PROBLEM TO SOLVE: Reproduce the items below with every occurrence of "dashed" replaced by "broken", keeping everything else the same.
##### TASK INPUTS #####
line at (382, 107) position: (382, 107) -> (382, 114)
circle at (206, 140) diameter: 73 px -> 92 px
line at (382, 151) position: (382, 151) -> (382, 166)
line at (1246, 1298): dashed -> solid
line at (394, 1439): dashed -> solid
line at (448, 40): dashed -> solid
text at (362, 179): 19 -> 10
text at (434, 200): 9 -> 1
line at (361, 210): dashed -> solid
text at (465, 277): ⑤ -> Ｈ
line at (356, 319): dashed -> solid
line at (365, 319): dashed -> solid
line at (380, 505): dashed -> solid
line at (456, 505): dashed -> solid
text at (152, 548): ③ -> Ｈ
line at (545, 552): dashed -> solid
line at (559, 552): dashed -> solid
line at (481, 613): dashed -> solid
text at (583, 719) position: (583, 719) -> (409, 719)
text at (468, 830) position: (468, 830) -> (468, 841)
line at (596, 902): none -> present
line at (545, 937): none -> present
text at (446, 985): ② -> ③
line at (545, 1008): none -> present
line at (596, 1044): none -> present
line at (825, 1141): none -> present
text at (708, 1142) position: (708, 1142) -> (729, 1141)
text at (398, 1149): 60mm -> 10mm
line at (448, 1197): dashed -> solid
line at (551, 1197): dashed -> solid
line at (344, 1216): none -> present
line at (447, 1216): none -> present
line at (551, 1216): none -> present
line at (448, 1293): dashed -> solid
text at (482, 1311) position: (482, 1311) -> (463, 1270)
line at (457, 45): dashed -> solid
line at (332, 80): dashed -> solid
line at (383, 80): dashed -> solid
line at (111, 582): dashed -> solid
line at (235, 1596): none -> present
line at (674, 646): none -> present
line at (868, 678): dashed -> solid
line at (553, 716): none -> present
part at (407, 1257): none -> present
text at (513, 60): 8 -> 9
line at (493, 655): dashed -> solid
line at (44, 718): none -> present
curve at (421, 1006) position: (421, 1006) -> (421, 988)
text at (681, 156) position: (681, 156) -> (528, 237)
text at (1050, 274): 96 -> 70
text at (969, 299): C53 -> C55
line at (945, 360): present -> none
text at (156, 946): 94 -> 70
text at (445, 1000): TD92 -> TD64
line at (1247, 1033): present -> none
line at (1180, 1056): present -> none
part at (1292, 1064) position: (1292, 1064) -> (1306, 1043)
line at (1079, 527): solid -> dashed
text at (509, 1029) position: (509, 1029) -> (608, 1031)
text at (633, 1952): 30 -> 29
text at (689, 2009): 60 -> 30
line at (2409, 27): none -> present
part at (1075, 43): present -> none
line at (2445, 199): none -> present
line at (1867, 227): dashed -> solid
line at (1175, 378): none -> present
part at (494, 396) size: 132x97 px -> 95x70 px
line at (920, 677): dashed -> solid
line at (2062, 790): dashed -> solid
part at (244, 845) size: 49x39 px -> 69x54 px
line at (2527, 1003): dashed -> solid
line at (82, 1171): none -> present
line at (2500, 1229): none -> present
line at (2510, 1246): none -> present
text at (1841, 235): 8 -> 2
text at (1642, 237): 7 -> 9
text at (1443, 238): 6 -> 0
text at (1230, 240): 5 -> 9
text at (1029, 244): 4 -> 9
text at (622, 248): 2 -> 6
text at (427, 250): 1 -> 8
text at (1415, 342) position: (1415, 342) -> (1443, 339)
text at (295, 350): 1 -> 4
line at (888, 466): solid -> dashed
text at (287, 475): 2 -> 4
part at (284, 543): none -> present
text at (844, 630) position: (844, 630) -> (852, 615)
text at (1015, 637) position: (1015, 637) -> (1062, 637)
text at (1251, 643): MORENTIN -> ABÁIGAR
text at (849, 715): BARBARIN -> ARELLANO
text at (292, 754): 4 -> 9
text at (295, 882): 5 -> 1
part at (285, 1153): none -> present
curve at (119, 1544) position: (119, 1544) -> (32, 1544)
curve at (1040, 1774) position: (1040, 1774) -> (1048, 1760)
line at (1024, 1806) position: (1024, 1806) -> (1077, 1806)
#####
RESPONSE TO THIS TASK:
line at (382, 107) position: (382, 107) -> (382, 114)
circle at (206, 140) diameter: 73 px -> 92 px
line at (382, 151) position: (382, 151) -> (382, 166)
line at (1246, 1298): broken -> solid
line at (394, 1439): broken -> solid
line at (448, 40): broken -> solid
text at (362, 179): 19 -> 10
text at (434, 200): 9 -> 1
line at (361, 210): broken -> solid
text at (465, 277): ⑤ -> Ｈ
line at (356, 319): broken -> solid
line at (365, 319): broken -> solid
line at (380, 505): broken -> solid
line at (456, 505): broken -> solid
text at (152, 548): ③ -> Ｈ
line at (545, 552): broken -> solid
line at (559, 552): broken -> solid
line at (481, 613): broken -> solid
text at (583, 719) position: (583, 719) -> (409, 719)
text at (468, 830) position: (468, 830) -> (468, 841)
line at (596, 902): none -> present
line at (545, 937): none -> present
text at (446, 985): ② -> ③
line at (545, 1008): none -> present
line at (596, 1044): none -> present
line at (825, 1141): none -> present
text at (708, 1142) position: (708, 1142) -> (729, 1141)
text at (398, 1149): 60mm -> 10mm
line at (448, 1197): broken -> solid
line at (551, 1197): broken -> solid
line at (344, 1216): none -> present
line at (447, 1216): none -> present
line at (551, 1216): none -> present
line at (448, 1293): broken -> solid
text at (482, 1311) position: (482, 1311) -> (463, 1270)
line at (457, 45): broken -> solid
line at (332, 80): broken -> solid
line at (383, 80): broken -> solid
line at (111, 582): broken -> solid
line at (235, 1596): none -> present
line at (674, 646): none -> present
line at (868, 678): broken -> solid
line at (553, 716): none -> present
part at (407, 1257): none -> present
text at (513, 60): 8 -> 9
line at (493, 655): broken -> solid
line at (44, 718): none -> present
curve at (421, 1006) position: (421, 1006) -> (421, 988)
text at (681, 156) position: (681, 156) -> (528, 237)
text at (1050, 274): 96 -> 70
text at (969, 299): C53 -> C55
line at (945, 360): present -> none
text at (156, 946): 94 -> 70
text at (445, 1000): TD92 -> TD64
line at (1247, 1033): present -> none
line at (1180, 1056): present -> none
part at (1292, 1064) position: (1292, 1064) -> (1306, 1043)
line at (1079, 527): solid -> broken
text at (509, 1029) position: (509, 1029) -> (608, 1031)
text at (633, 1952): 30 -> 29
text at (689, 2009): 60 -> 30
line at (2409, 27): none -> present
part at (1075, 43): present -> none
line at (2445, 199): none -> present
line at (1867, 227): broken -> solid
line at (1175, 378): none -> present
part at (494, 396) size: 132x97 px -> 95x70 px
line at (920, 677): broken -> solid
line at (2062, 790): broken -> solid
part at (244, 845) size: 49x39 px -> 69x54 px
line at (2527, 1003): broken -> solid
line at (82, 1171): none -> present
line at (2500, 1229): none -> present
line at (2510, 1246): none -> present
text at (1841, 235): 8 -> 2
text at (1642, 237): 7 -> 9
text at (1443, 238): 6 -> 0
text at (1230, 240): 5 -> 9
text at (1029, 244): 4 -> 9
text at (622, 248): 2 -> 6
text at (427, 250): 1 -> 8
text at (1415, 342) position: (1415, 342) -> (1443, 339)
text at (295, 350): 1 -> 4
line at (888, 466): solid -> broken
text at (287, 475): 2 -> 4
part at (284, 543): none -> present
text at (844, 630) position: (844, 630) -> (852, 615)
text at (1015, 637) position: (1015, 637) -> (1062, 637)
text at (1251, 643): MORENTIN -> ABÁIGAR
text at (849, 715): BARBARIN -> ARELLANO
text at (292, 754): 4 -> 9
text at (295, 882): 5 -> 1
part at (285, 1153): none -> present
curve at (119, 1544) position: (119, 1544) -> (32, 1544)
curve at (1040, 1774) position: (1040, 1774) -> (1048, 1760)
line at (1024, 1806) position: (1024, 1806) -> (1077, 1806)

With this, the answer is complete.